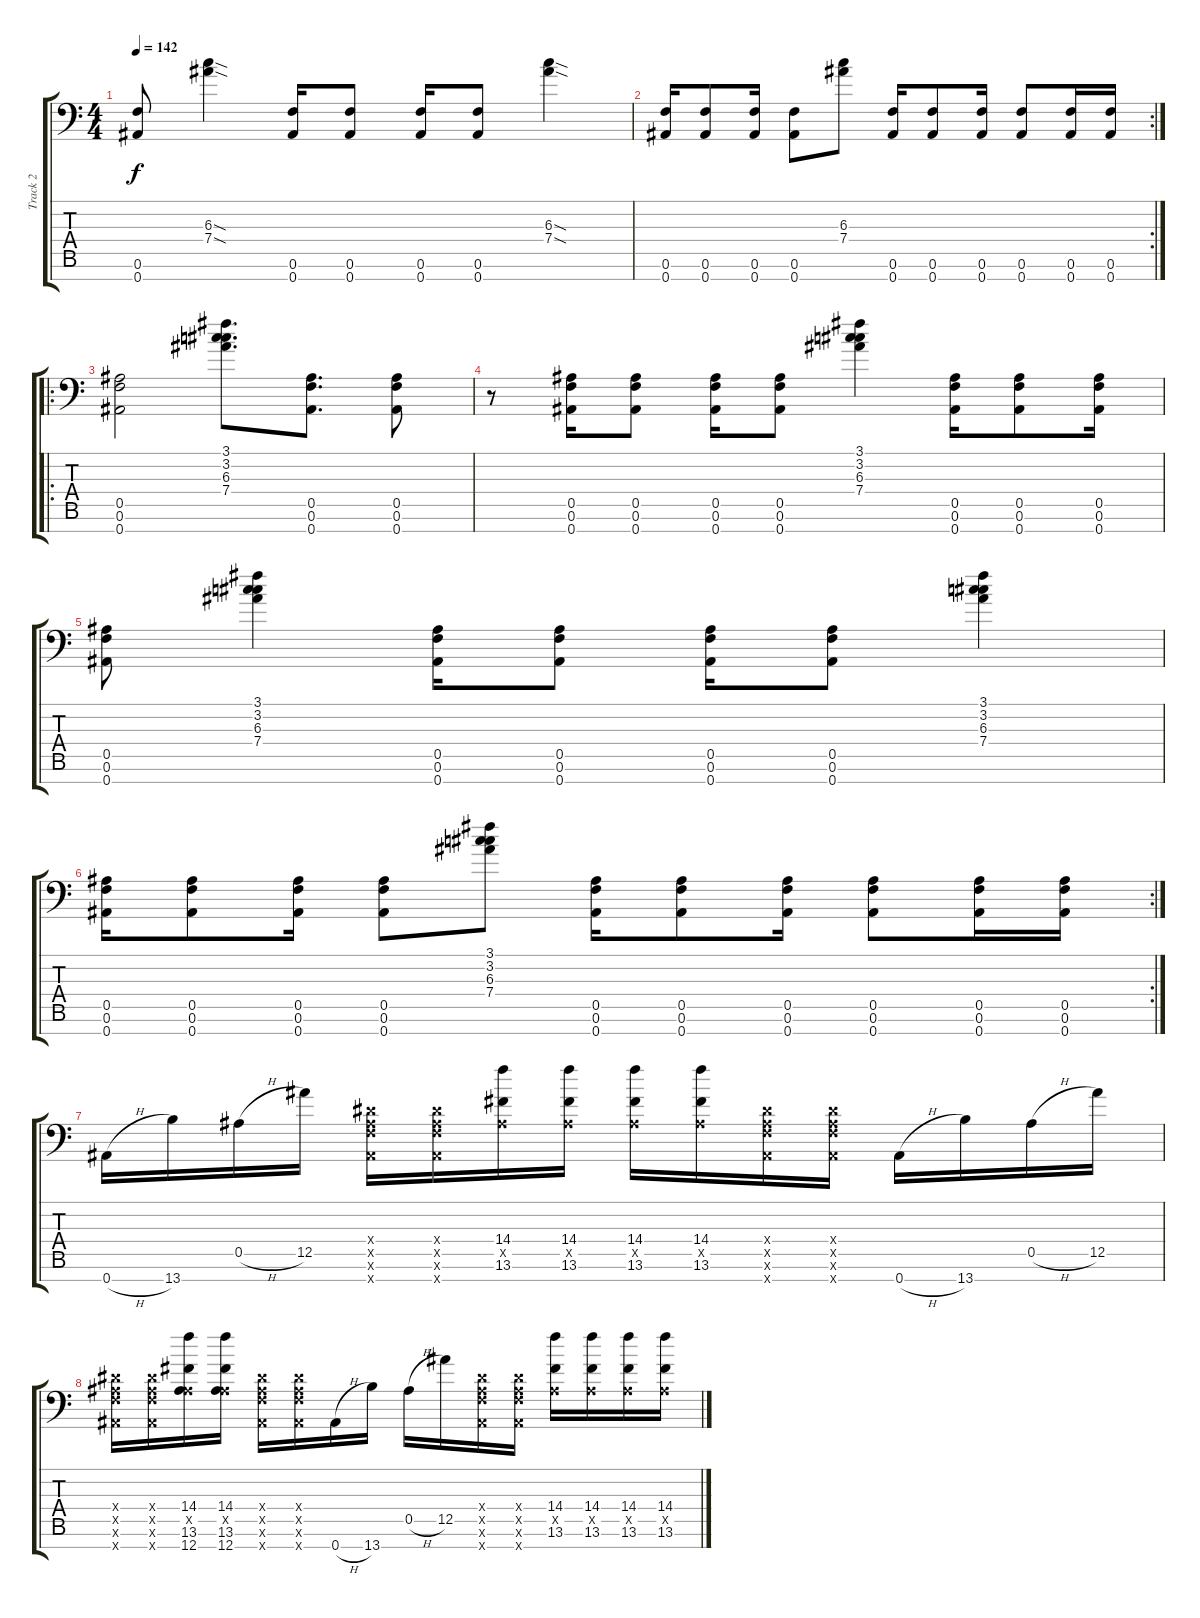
\track ("Track 2" "Track 2") {instrument distortionguitar}
\staff {score tabs}
\tuning (Eb4 Bb3 Gb3 Eb3 Bb2 F2 Bb1) {hide}
\ts (4 4)
\tempo 142
\clef f4
\ks c
(0.6 0.7).8{dy f} (6.3{sod} 7.4{sod}).4 (0.6 0.7).16 (0.6 0.7).8 (0.6 0.7).16 (0.6 0.7).8 (6.3{sod} 7.4{sod}).4 |
\rc 2
(0.6 0.7).16 (0.6 0.7).8 (0.6 0.7).16 (0.6 0.7).8 (6.3 7.4).8 (0.6 0.7).16 (0.6 0.7).8 (0.6 0.7).16 (0.6 0.7).8 (0.6 0.7).16 (0.6 0.7).16 |
\ro
(0.5 0.6 0.7).2 (3.1 3.2 6.3 7.4).8{d} (0.5 0.6 0.7).8{d} (0.5 0.6 0.7).8 |
r.8 (0.5 0.6 0.7).16 (0.5 0.6 0.7).8 (0.5 0.6 0.7).16 (0.5 0.6 0.7).8 (3.1 3.2 6.3 7.4).4 (0.5 0.6 0.7).16 (0.5 0.6 0.7).8 (0.5 0.6 0.7).16 |
(0.5 0.6 0.7).8 (3.1 3.2 6.3 7.4).4 (0.5 0.6 0.7).16 (0.5 0.6 0.7).8 (0.5 0.6 0.7).16 (0.5 0.6 0.7).8 (3.1 3.2 6.3 7.4).4 |
\rc 2
(0.5 0.6 0.7).16 (0.5 0.6 0.7).8 (0.5 0.6 0.7).16 (0.5 0.6 0.7).8 (3.1 3.2 6.3 7.4).8 (0.5 0.6 0.7).16 (0.5 0.6 0.7).8 (0.5 0.6 0.7).16 (0.5 0.6 0.7).8 (0.5 0.6 0.7).16 (0.5 0.6 0.7).16 |
0.7{h}.16 13.7.16 0.5{h}.16 12.5.16 (0.4{x} 0.5{x} 0.6{x} 0.7{x}).16 (0.4{x} 0.5{x} 0.6{x} 0.7{x}).16 (14.4 0.5{x} 13.6).16 (14.4 0.5{x} 13.6).16 (14.4 0.5{x} 13.6).16 (14.4 0.5{x} 13.6).16 (0.4{x} 0.5{x} 0.6{x} 0.7{x}).16 (0.4{x} 0.5{x} 0.6{x} 0.7{x}).16 0.7{h}.16 13.7.16 0.5{h}.16 12.5.16 |
(0.4{x} 0.5{x} 0.6{x} 0.7{x}).16 (0.4{x} 0.5{x} 0.6{x} 0.7{x}).16 (14.4 0.5{x} 13.6 12.7).16 (14.4 0.5{x} 13.6 12.7).16 (0.4{x} 0.5{x} 0.6{x} 0.7{x}).16 (0.4{x} 0.5{x} 0.6{x} 0.7{x}).16 0.7{h}.16 13.7.16 0.5{h}.16 12.5.16 (0.4{x} 0.5{x} 0.6{x} 0.7{x}).16 (0.4{x} 0.5{x} 0.6{x} 0.7{x}).16 (14.4 0.5{x} 13.6).16 (14.4 0.5{x} 13.6).16 (14.4 0.5{x} 13.6).16 (14.4 0.5{x} 13.6).16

## PROBLEM STATEMENT
Please copy out every line of the entries above character for character, leaving out the pictures.

## RESULT
\track ("Track 2" "Track 2") {instrument distortionguitar}
\staff {score tabs}
\tuning (Eb4 Bb3 Gb3 Eb3 Bb2 F2 Bb1) {hide}
\ts (4 4)
\tempo 142
\clef f4
\ks c
(0.6 0.7).8{dy f} (6.3{sod} 7.4{sod}).4 (0.6 0.7).16 (0.6 0.7).8 (0.6 0.7).16 (0.6 0.7).8 (6.3{sod} 7.4{sod}).4 |
\rc 2
(0.6 0.7).16 (0.6 0.7).8 (0.6 0.7).16 (0.6 0.7).8 (6.3 7.4).8 (0.6 0.7).16 (0.6 0.7).8 (0.6 0.7).16 (0.6 0.7).8 (0.6 0.7).16 (0.6 0.7).16 |
\ro
(0.5 0.6 0.7).2 (3.1 3.2 6.3 7.4).8{d} (0.5 0.6 0.7).8{d} (0.5 0.6 0.7).8 |
r.8 (0.5 0.6 0.7).16 (0.5 0.6 0.7).8 (0.5 0.6 0.7).16 (0.5 0.6 0.7).8 (3.1 3.2 6.3 7.4).4 (0.5 0.6 0.7).16 (0.5 0.6 0.7).8 (0.5 0.6 0.7).16 |
(0.5 0.6 0.7).8 (3.1 3.2 6.3 7.4).4 (0.5 0.6 0.7).16 (0.5 0.6 0.7).8 (0.5 0.6 0.7).16 (0.5 0.6 0.7).8 (3.1 3.2 6.3 7.4).4 |
\rc 2
(0.5 0.6 0.7).16 (0.5 0.6 0.7).8 (0.5 0.6 0.7).16 (0.5 0.6 0.7).8 (3.1 3.2 6.3 7.4).8 (0.5 0.6 0.7).16 (0.5 0.6 0.7).8 (0.5 0.6 0.7).16 (0.5 0.6 0.7).8 (0.5 0.6 0.7).16 (0.5 0.6 0.7).16 |
0.7{h}.16 13.7.16 0.5{h}.16 12.5.16 (0.4{x} 0.5{x} 0.6{x} 0.7{x}).16 (0.4{x} 0.5{x} 0.6{x} 0.7{x}).16 (14.4 0.5{x} 13.6).16 (14.4 0.5{x} 13.6).16 (14.4 0.5{x} 13.6).16 (14.4 0.5{x} 13.6).16 (0.4{x} 0.5{x} 0.6{x} 0.7{x}).16 (0.4{x} 0.5{x} 0.6{x} 0.7{x}).16 0.7{h}.16 13.7.16 0.5{h}.16 12.5.16 |
(0.4{x} 0.5{x} 0.6{x} 0.7{x}).16 (0.4{x} 0.5{x} 0.6{x} 0.7{x}).16 (14.4 0.5{x} 13.6 12.7).16 (14.4 0.5{x} 13.6 12.7).16 (0.4{x} 0.5{x} 0.6{x} 0.7{x}).16 (0.4{x} 0.5{x} 0.6{x} 0.7{x}).16 0.7{h}.16 13.7.16 0.5{h}.16 12.5.16 (0.4{x} 0.5{x} 0.6{x} 0.7{x}).16 (0.4{x} 0.5{x} 0.6{x} 0.7{x}).16 (14.4 0.5{x} 13.6).16 (14.4 0.5{x} 13.6).16 (14.4 0.5{x} 13.6).16 (14.4 0.5{x} 13.6).16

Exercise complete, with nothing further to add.